The OptiMax line covers Mercury 75HP through 300HP 2-stroke outboards, produced from the late 1990s through 2018. Models include the OptiMax 75, 90, 115, 135, 150, 175, 200, SST200, 200XS, 225, 250 Pro XS, and 300XS. These engines are still extremely common on the water — they're reliable and fuel efficient when maintained, but the injection system is sensitive to fuel quality and ethanol damage. Ethanol draws water, and the combination of water and ethanol creates residue buildup inside both the air and fuel injectors and causes corrosion on the aluminum fuel rails.

When you send in a set of OptiMax injectors, include both the fuel injectors and the air injectors. They work as a matched system and should be tested together. A V6 has 12 injectors total — 6 fuel and 6 air.

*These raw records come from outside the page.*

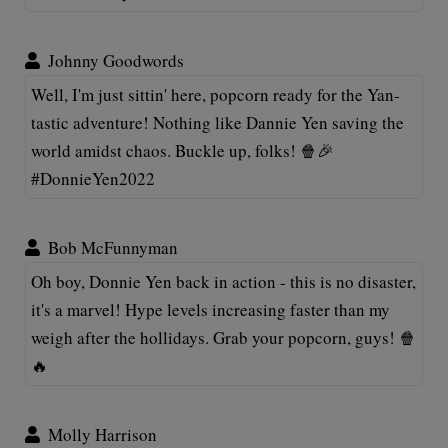
Johnny Goodwords
Well, I'm just sittin' here, popcorn ready for the Yan-
tastic adventure! Nothing like Dannie Yen saving the
world amidst chaos. Buckle up, folks! 🍿🎉
#DonnieYen2022
Bob McFunnyman
Oh boy, Donnie Yen back in action - this is no disaster,
it's a marvel! Hype levels increasing faster than my
weigh after the hollidays. Grab your popcorn, guys! 🍿
🔥
Molly Harrison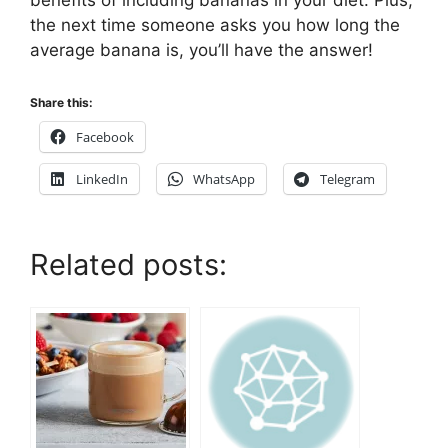
benefits of including bananas in your diet. Plus,
the next time someone asks you how long the
average banana is, you’ll have the answer!
Share this:
Facebook
LinkedIn
WhatsApp
Telegram
Related posts: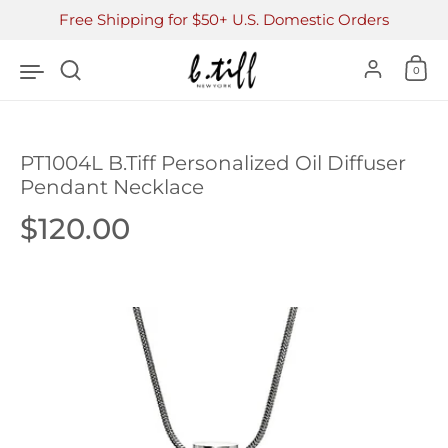
Skip to content
Free Shipping for $50+ U.S. Domestic Orders
Accoun
0
PT1004L B.Tiff Personalized Oil Diffuser
Pendant Necklace
Price:
$120.00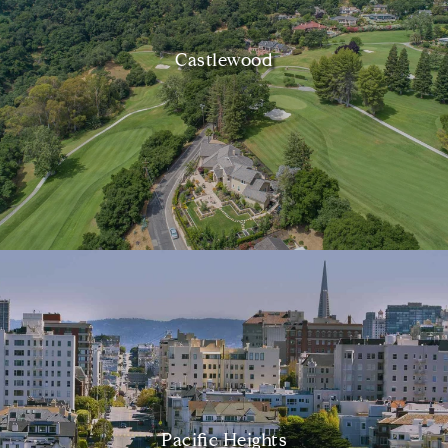
Castlewood
Pacific Heights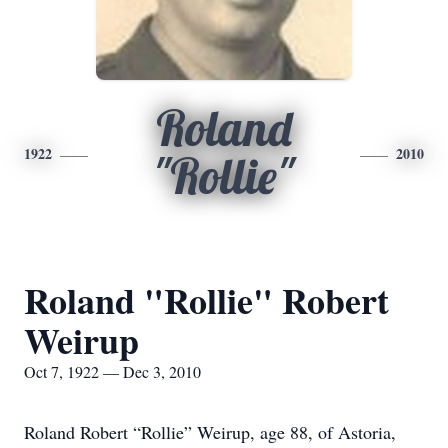
Roland
1922
2010
"Rollie"
Roland "Rollie" Robert
Weirup
Oct 7, 1922 — Dec 3, 2010
Roland Robert “Rollie” Weirup, age 88, of Astoria,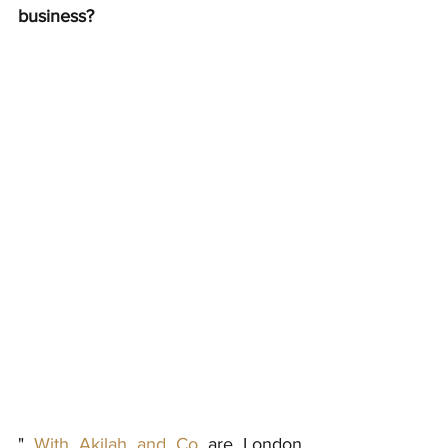
business?
" 
With Akilah and Co 
are London 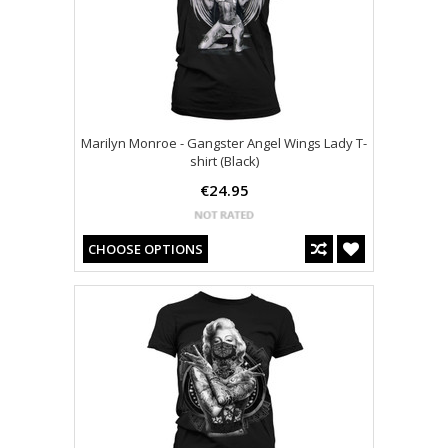
Marilyn Monroe - Gangster Angel Wings Lady T-
shirt (Black)
€24.95
CHOOSE OPTIONS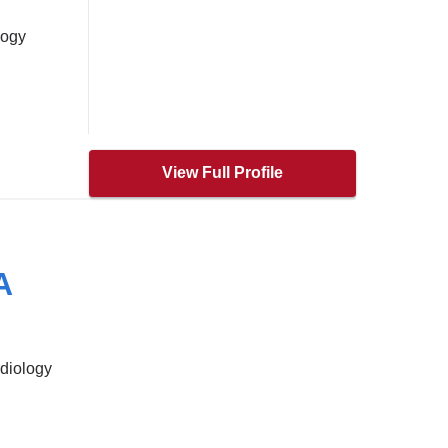
logy
View Full Profile
A
rdiology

Service on the OptiMax is the most involved of any marine injector we handle. Two injectors per cylinder, specialized Teflon seal kits, dedicated adapter couplings, and the unique deposit patterns from the 2-stroke DFI system all add time and parts to the job. OptiMax air injectors are priced at $40 per injector.

Quick Reference

Type What to Look For Common Engines Service
Top Feed Tall cylindrical body, hangs from fuel rail above intake manifold, rubber o-rings top and bottom All Honda BF series, Yamaha F25–F350, Suzuki DF25A–DF300, Mercury four-stroke EFI $25/ea
Side Feed Short stubby body, sits inside the fuel rail, fuel enters through side slots Some older Mercury/OptiMax fuel injectors, legacy platforms $30/ea
GDI (HPDI) Short heavy metal body, mounts into cylinder head, high-pressure fuel lines, cowling says "HPDI" Yamaha HPDI 150–250 (2000–2013) $30/ea
OptiMax Air Dual rail (fuel + air), two injectors per cylinder, cone-shaped air injector tip, cowling says "OptiMax" or "DFI" Mercury OptiMax 75–300 (1998–2018) $40/ea

The Fastest Way to Know What You Have

Check the cowling. If it says "OptiMax" or "DFI," you have the dual fuel-and-air injector system. If it says "HPDI," you have Yamaha's high-pressure direct injection. If it doesn't say any of those things — and it's a four-stroke outboard from any of the five major manufacturers — you almost certainly have top feed port injectors.

When you fill out our shipping form, just tell us the engine make, model, and year. We handle the rest. Your diagnostic report will document exactly what we serviced, including injector type, flow rates, spray patterns, and variance across the set.